The railway sector suffers as a result of high track-access charges and inadequate national financing. Procedures for designing and implementing projects tend to be lengthy and cumbersome, as a result of the regulatory and administrative environment. While the recent legislative changes may have a positive effect on railway transport, they are unlikely to affect investment projects launched during the 2007-2013 programming period. Over the period 2014-2020, however, EU funding for the railway sector is to be significantly increased.


In the context of the European Semester, the Commission has carried out a comprehensive analysis of Poland's economic policy and published it in the 2015 country report. It has also assessed the Convergence Programme and the National Reform Programme and the follow-up given to the recommendations addressed to Poland in previous years. It has taken into account not only their relevance for sustainable fiscal and socioeconomic policy in Poland but also their compliance with EU rules and guidance, given the need to strengthen the overall economic governance of the Union by providing EU-level input into future national decisions. The recommendations under the European Semester are reflected in recommendations (1) to (4) below.

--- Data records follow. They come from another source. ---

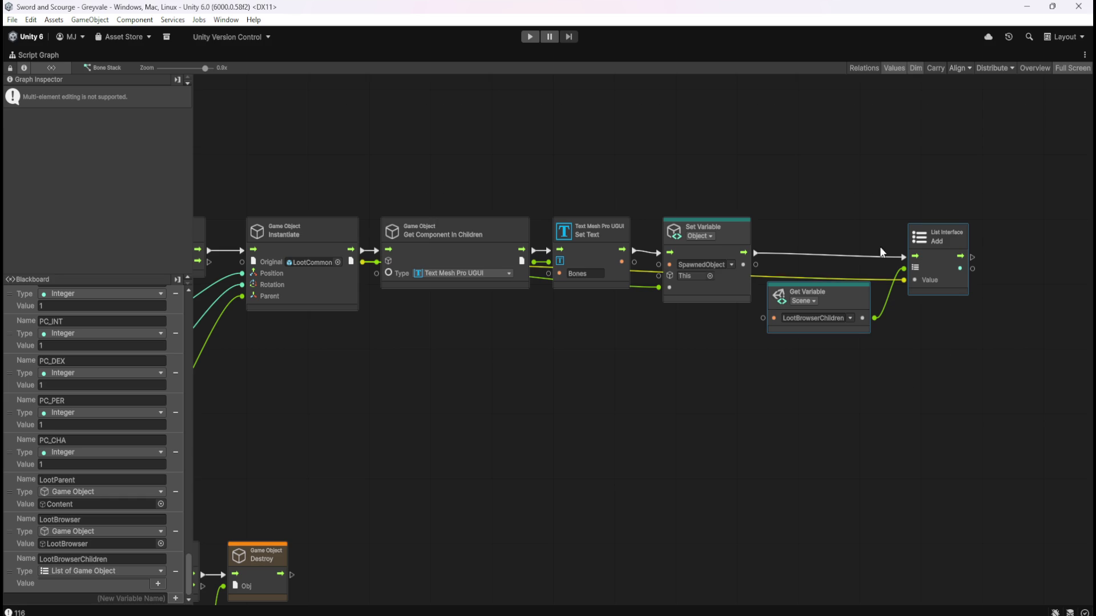
Step: Box-select the LootBrowserChildren Get Variable and List Add nodes and delete them
left_click_drag(806, 205, 960, 387)
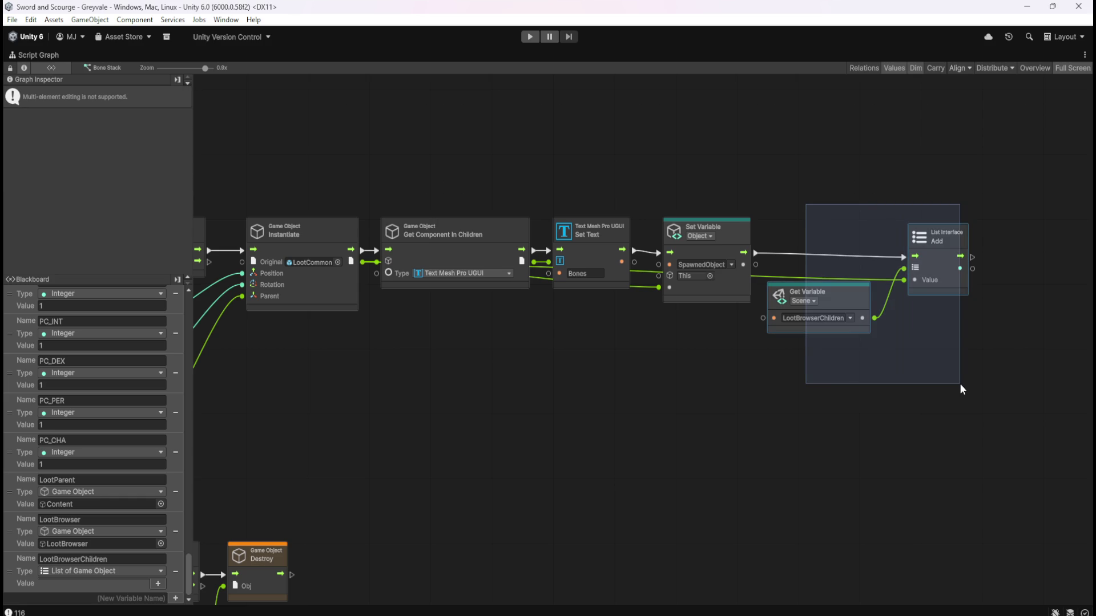
left_click_drag(960, 390, 960, 390)
mouse_move(1025, 184)
left_mouse_down()
mouse_move(973, 274)
mouse_move(834, 386)
mouse_move(784, 407)
left_mouse_up()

In the light of this assessment, the Council has examined the Convergence Programme, and its opinion (6) is reflected in particular in recommendation (1) below.

HEREBY RECOMMENDS that Poland take action in 2015 and 2016 to:


Following the correction of the excessive deficit, achieve a fiscal adjustment of 0,5 % of GDP towards the medium-term budgetary objective both in 2015 and 2016. Establish an independent fiscal council. Broaden the tax base, in particular by limiting the use of the extensive system of reduced VAT rates.


Start the process of aligning the pension arrangements for farmers and miners with those for other workers, and adopt a timetable for progressive full alignment; put in place a system for assessing and recording farmers' incomes.


Take measures to reduce the excessive use of temporary and civil law contracts in the labour market.


Remove obstacles to investment in railway projects.

Done at Brussels, 14 July 2015.

For the Council

The President


(1)  OJ L 209, 2.8.1997, p. 1.

(2)  Maintained by Council Decision 2014/322/EU of 6 May 2014 on guidelines for the employment policies of the Member States for 2014 (OJ L 165, 4.6.2014, p. 49).

(3)  Council Recommendation of 8 July 2014 on National Reform Programme 2014 of Poland and delivering a Council opinion on the Convergence Programme of Poland, 2014 (OJ C 247, 29.7.2014, p. 97).

(4)  Regulation (EU) No 1176/2011 of the European Parliament and of the Council of 16 November 2011 on the prevention and correction of macroeconomic imbalances (OJ L 306, 23.11.2011, p. 25).

(5)  Council Decision (EU) 2015/1026 of 19 June 2015 abrogating Decision 2009/589/EC on the existence of an excessive deficit in Poland (OJ L 163, 30.6.2015, p. 37).

(6)  Under Article 9(2) of Regulation (EC) No 1466/97.